The application of QUS methods is associated with the parameterization of tissues and thus enables the comparison of test results performed by different operators and using varying equipment.

This information was confirmed by DiCenzo et al., who were the first to publish the results of multi-center studies (four centers) using QUS to evaluate the effectiveness of NAC⁽³¹⁾. The results showed high reproducibility of the results, regardless of whether the analyzed data came from only one center or four. The method proposed by the authors for the assessment of the prediction of the effectiveness of NAC – based on an analysis of the texture of quantitative images generated on the basis of spectral parameters (e.g., a total of 24 texture parameters obtained as a result of analyzing parametric images generated on the basis of six spectral parameters) – was characterized by a sensitivity of 91%, specificity of 83%, and accuracy of 87% when identifying patients as either responders or non-responders in the fourth week after the start of therapy.

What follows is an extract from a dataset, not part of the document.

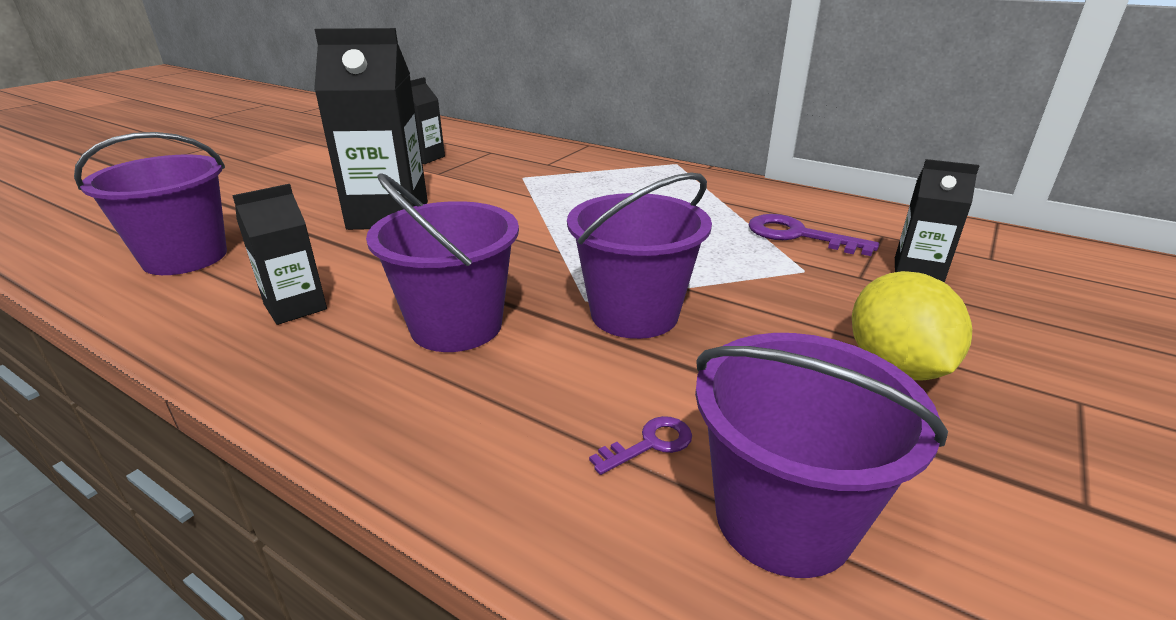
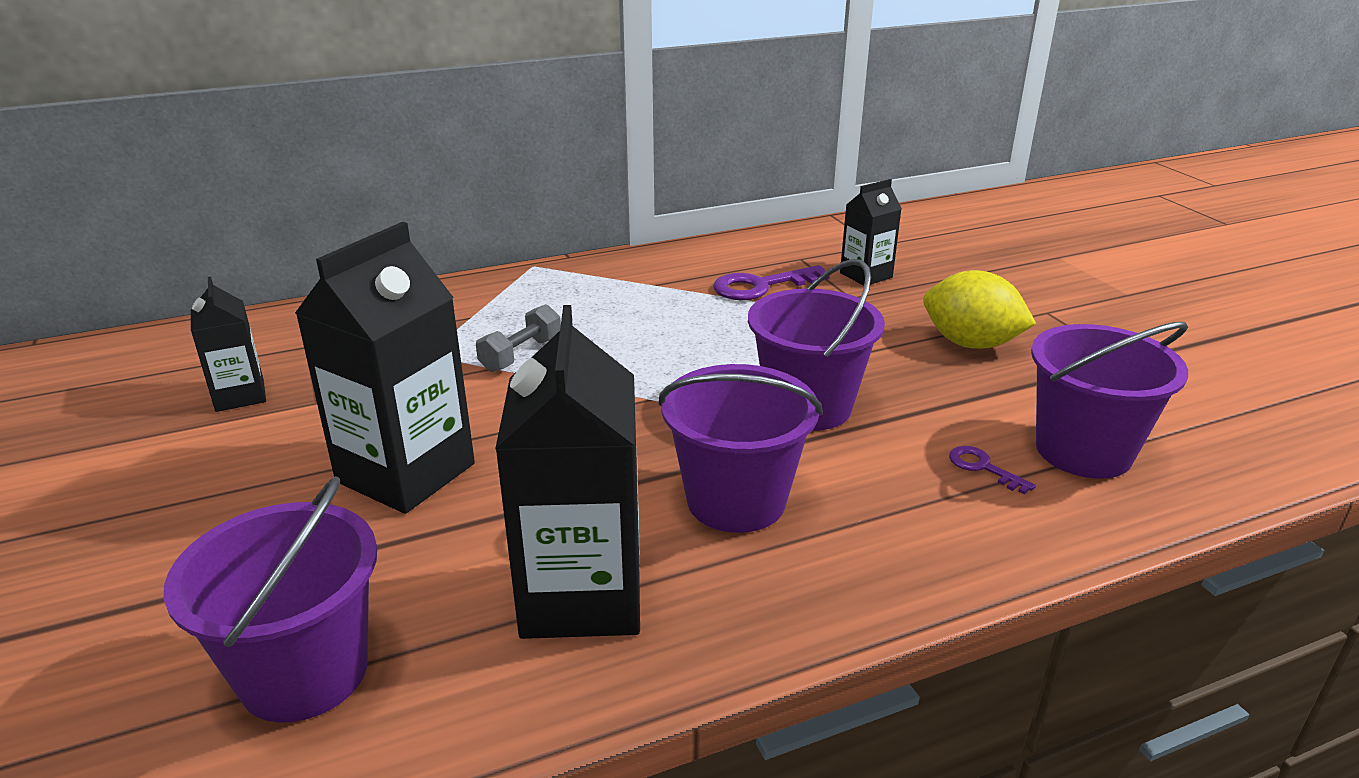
camera: 55 degrees left, 0 degrees up
(295, 307) = (582, 595): black carton -> black carton, size x1.84
(558, 197) = (521, 354): none -> grey dumbbell
(650, 444) = (983, 468): purple key -> purple key turned 45 degrees counterclockwise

The same team also proved that the use of different US systems for data acquisition was not an obstacle to the use of QUS in the context of detecting response to treatment. The research was carried out both with the participation of patients and in vitro, with the use of phantoms. The data was recorded using a variety of US scanners, including UltrasonixRP (Ultrasonix Medical Corp., Richmond, BC, Canada) and GELOGIQ E9 ([GE] Healthcare, Milwaukee, WI, USA). The observed differences in the data between the systems were minor, and the forecast results from the two systems did not show any significant statistical differences⁽³²⁾.

The presented results regarding the application of QUS show the potential of this method in predicting tumor response to NAC.

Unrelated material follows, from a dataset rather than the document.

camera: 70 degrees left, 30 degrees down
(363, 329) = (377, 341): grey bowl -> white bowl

Obviously, studies involving large groups of patients are necessary to fully confirm the usefulness of QUS in predicting responses to NAC. However, it should be remembered that such studies are difficult and time-consuming. Collecting data from only one patient requires the recording of signals, in accordance with the schedule of taking NAC, over a period of several months. Therefore, longterm cooperation of specialists in the field of ultrasonography and doctors is necessary, as well as participation in the examinations of oncological patients. The analysis of reports published by individual research groups shows that these teams gradually increase the number of patients participating in their studies.

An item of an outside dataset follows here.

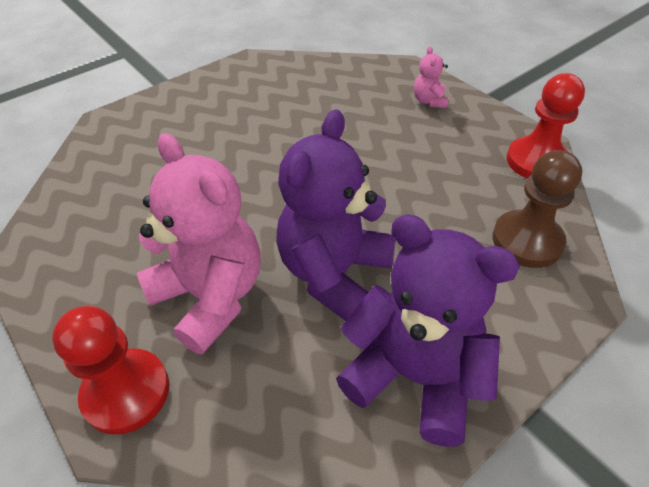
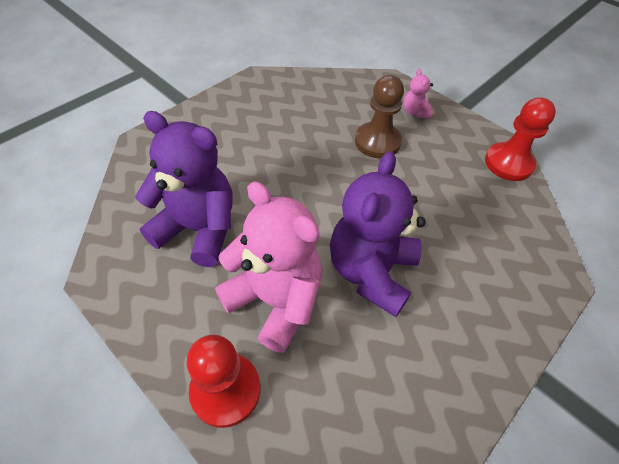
camera: 10 degrees left, 5 degrees up
(414, 376) = (450, 354): purple teddy bear -> purple teddy bear (198, 229)
(527, 241) = (513, 233): brown pawn -> brown pawn (377, 142)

There are, of course, limitations that may make it difficult to use quantitative ultrasonography to predict responses to NAC. Large tumors, with size exceeding the size of the transducer, may prove problematic. It is then difficult to simultaneously “see” and, as a consequence, analyze the entire tumor. On the other hand, small tumors should also be mentioned. The results of the study show that the quantitative analysis is possible even in the case of very small tumors, the diameter of which does not exceed 5 mm. Additionally, in order to avoid problems with the correct localization of the tumor, which may become invisible on the ultrasound image as a result of NAC, special markers are used which are placed in the tumor before treatment is started.

The implementation of QUS methods in clinical practice would make it possible to monitor tumors after each treatment cycle, and, in the case of no response, enable the modification of the therapy to be more effective in the early stages of treatment. Promising research results allow us to believe that in the near future these methods will be implemented by manufacturers as software extending the diagnostic capabilities of ultrasound, while organizations such as the World Federation of Ultrasound in Medicine and Biology will release guidelines on the clinical use of QUS imaging methods for monitoring the response of breast tumors to NAC.

Consequently, such a procedure would make it possible to offer patients a more personalized treatment and thus increase therapeutic efficacy.